What the task asks
Quote exactly and only this range of lines in the data below: the line that holds "Explore how our AI-first solutions" to the line that holds "beautiful breed found", both included.

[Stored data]
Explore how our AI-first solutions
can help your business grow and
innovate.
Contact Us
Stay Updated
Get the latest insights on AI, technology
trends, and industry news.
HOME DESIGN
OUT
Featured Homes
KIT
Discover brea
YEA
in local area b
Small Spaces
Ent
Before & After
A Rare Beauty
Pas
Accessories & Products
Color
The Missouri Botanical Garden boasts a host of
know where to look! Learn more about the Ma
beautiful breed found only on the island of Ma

* * *

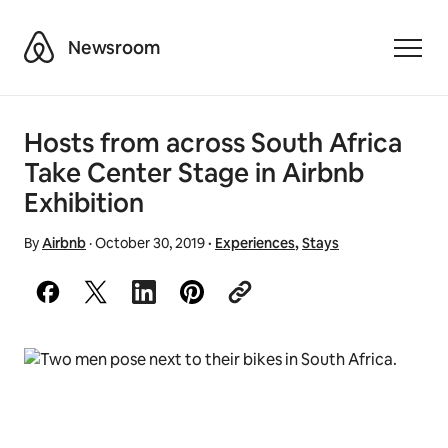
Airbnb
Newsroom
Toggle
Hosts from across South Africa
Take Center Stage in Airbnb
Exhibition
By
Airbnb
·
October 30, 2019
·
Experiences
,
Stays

Answer below
Explore how our AI-first solutions
can help your business grow and
innovate.
Contact Us
Stay Updated
Get the latest insights on AI, technology
trends, and industry news.
HOME DESIGN
OUT
Featured Homes
KIT
Discover brea
YEA
in local area b
Small Spaces
Ent
Before & After
A Rare Beauty
Pas
Accessories & Products
Color
The Missouri Botanical Garden boasts a host of
know where to look! Learn more about the Ma
beautiful breed found only on the island of Ma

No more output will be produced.